Volvo will launch a raft of new safety systems at the Frankfurt motor show on September 11.
All the systems will be available as options on the V70 estate, XC70 off-road estate and S80 executive car at the end of the year.
Driver Alert Control
Volvo is claiming that its Driver Alert Control (DAC) is the first of its kind in the world.
Although other car manufacturers have systems that monitor whether a driver is tired or not concentrating, it's the way it works that Volvo says is unique - instead of monitoring the driver, the system monitors the car's behaviour.
The advantage of this is that it allows the DAC to cover a broader range of situations, such as when the driver is using a mobile phone or is distracted by passengers.
It uses a camera mounted between the windscreen and rear-view mirror, sensors and a control unit to measure the distance between the car and road lane markings and register the car's movements.
If the car is not being driven in a controlled, consistent manner, the driver is alerted by an audible signal.
A message and coffee-cup symbol also appear in the information display to urge the driver to take a break.
In addition, a display system consisting of five bars shows the driver how much he may need a break, depending on how many bars are on view - the less consistent his driving, the fewer bars remain.
Lane Departure Warning
According to Volvo, 30-40% of accidents are caused by single-car road departures and head-on collisions.
To reduce this, Volvo has developed its Lane Departure Warning system (LDW).
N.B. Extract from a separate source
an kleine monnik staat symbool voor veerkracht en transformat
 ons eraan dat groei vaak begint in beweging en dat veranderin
Although this isn't new to cars, it is new to Volvo.
It uses the same forward-facing camera between the windscreen and rear-view mirror as DAC (above) to monitor the car's position between road markings.
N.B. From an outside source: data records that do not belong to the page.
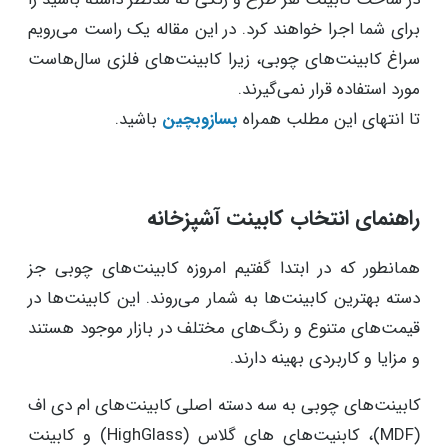
برای شما اجرا خواهند کرد. در این مقاله یک راست می‌رویم
سراغ کابینت‌های چوبی، زیرا کابینت‌های فلزی سال‌هاست
مورد استفاده قرار نمی‌گیرند.
تا انتهای این مطلب همراه
بسازوبچین
باشید.
راهنمای انتخاب کابینت آشپزخانه
همانطور که در ابتدا گفتیم امروزه کابینت‌‌های چوبی جز
دسته بهترین کابینت‌ها به شمار می‌روند. این کابینت‌ها در
قیمت‌های متنوع و رنگ‌‌های مختلف در بازار موجود هستند
و مزایا و کاربردی بهینه دارند.
کابینت‌‌های چوبی به سه دسته اصلی کابینت‌های ام دی اف
(MDF)، کابنیت‌های های گلاس (HighGlass) و کابینت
If a driver crosses one of the road markings without cause (for example, if the indicators aren't used), an audible warning will sound.
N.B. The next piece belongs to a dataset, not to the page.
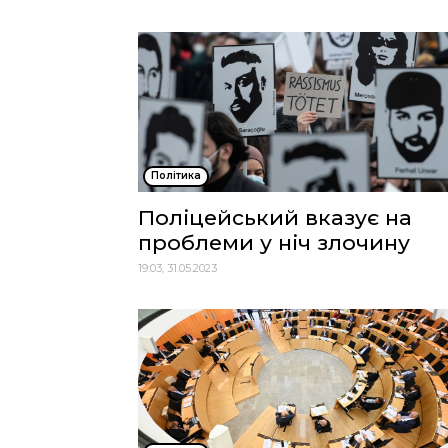
Політика
Поліцейський вказує на
проблеми у ніч злочину
19:03, 31.05.2023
Both DAC and LDW are activated when the car reaches 40mph and will remain active as long as the car travels above 37mph.
The two systems are available together for £500.
Collision with Auto Brake
This system is a development of an existing safety feature. What's new is that the previous system used only radar, but the new one now combines the use of radar with the camera between the windscreen and rear-view mirror.
This makes it more efficient, and also allows it to detect stationary vehicles.
If the car is approaching another vehicle from behind and the driver does not react, a red warning light flashes on the head-up display and an audible signal sounds.
If the risk of collision increases despite these warnings, the brake support is activated - this shortens the reaction time by placing the brake pads against the discs to prepare for braking.
The brake pressure is also increased hydraulically at this time, so that the brakes will come on effectively even if the driver doesn't brake particularly hard.
If the driver still doesn't brake, and the sensor detects that a collision is imminent, the brakes are automatically activated.
The system is designed to lower the impact speed and therefore lower the risk of injury to the occupants of both vehicles.
This can mean the difference between serious injury and minor injury, and in some cases can help avoid the impact altogether, says Volvo.
Volvo has also introduced a new element to its Adaptive Cruise Control (ACC) system.
It's called Distance Alert (DA), and is designed to help the driver maintain a safe distance to the car in front, even if the cruise control system is not switched on.
It uses the ACC system's radar sensors to measure the distance to the car in front, and if the distance is too short for safe stopping, the driver gets visual information in the head-up display on the lower section of the windscreen.
DA is being offered together with Collision Warning with Auto Brake for £1300.
• All of these new systems - DAC, LDW, DA and Collision Warning with Auto Brake - depend on the number and quality of visible road markings, says Volvo. Poor light, fog, snow or extreme weather conditions can make the systems inoperative.